Аппарат зажужжал и сделал ещё один снимок.

– Главное не выходить из кадра. Кивни, если поняла.

Ядвига пошевелила головой.

– Вот и отлично! Теперь встаём медленно, поднимаем юбку… Снимаем трусики.

А аппарат через каждые пятнадцать секунд продолжал механически фиксировать, всё что происходило на фоне ослепительно белого, высвеченного каким-то нереальным, больничным светом экрана.

Через полчаса Алексей, сидя на диване, наблюдал за тем, как приводит в себя в порядок, напуганная до предела, едва держащаяся на ногах Ядвига, как она забрасывает в свою сумку валяющиеся на полу трусики и колготки, как то и дело убирает с мокрого лица спадающие густые волосы, надевая туфли, как ежесекундно касается шеи, ощущая фантомное прикосновение басовой струны.

Он довольно улыбнулся: ему удалось не сделать ни единой царапины на этой тонкой, почти прозрачной коже.

Ядвига, прижав сумочку к груди, стараясь не смотреть на своего мучителя, как-то боком, вдоль стены, двинулась к двери. Спина её была напряжена, – она боялась в любой момент услышать грубый окрик своего мучителя. Но тишина в комнате не прервалась даже после того, как щёлкнул английский замок входной двери.

За всё время Алексей не сделал ни малейшего движения и даже не дрогнул, когда почувствовал резкую боль в раненном глазу от попавшего в него дыма от сгоревшей дотла сигареты.

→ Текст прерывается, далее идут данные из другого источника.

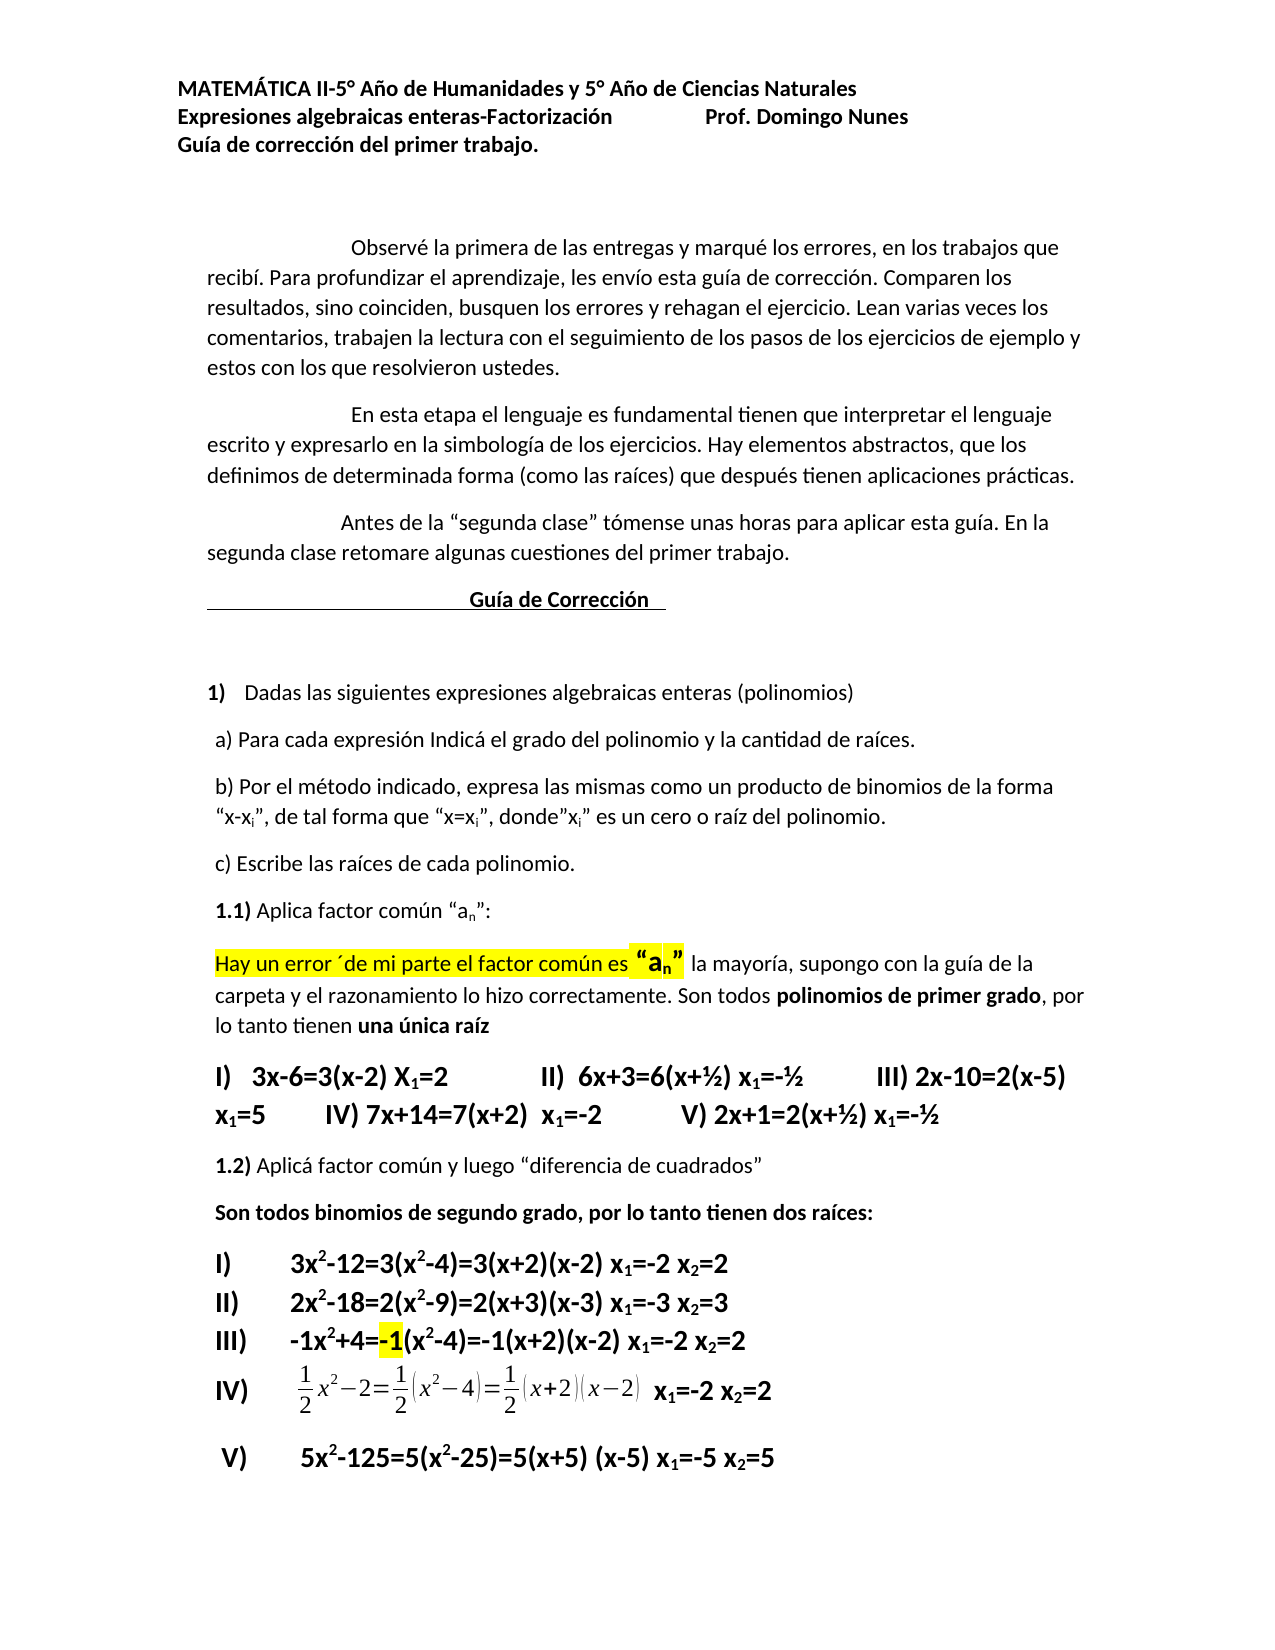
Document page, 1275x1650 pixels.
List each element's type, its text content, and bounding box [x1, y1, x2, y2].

Холин – Метаморфоза (продолжение)

Холин открыл глаза и не увидел северного сияния. Машина летела, подпрыгивая на ухабах. Его бывший сослуживец по спортивной роте, гимнаст Васька Шелестов лёг на руль грудью, пытаясь что-то разглядеть в исколотой летящими на встречу белыми снежными штрихами мгле.

– Ты фары-то включи, – посоветовал ему Холин.

– Да какие фары! – вскипел Васька. – Хорошо хоть мотор работает.

– Тогда куда ты летишь? Ну ка тормози.

Машина встала.

– Дай сюда, – сказал Холин, схватил левую руку товарища и поднёс его часы поближе к глазам.

Получалось, что они ехали уже больше сорока минут. При такой скорости они давно должны были упереться в какой-нибудь забор или сарай посёлка. Но ни того, ни другого не наблюдалось.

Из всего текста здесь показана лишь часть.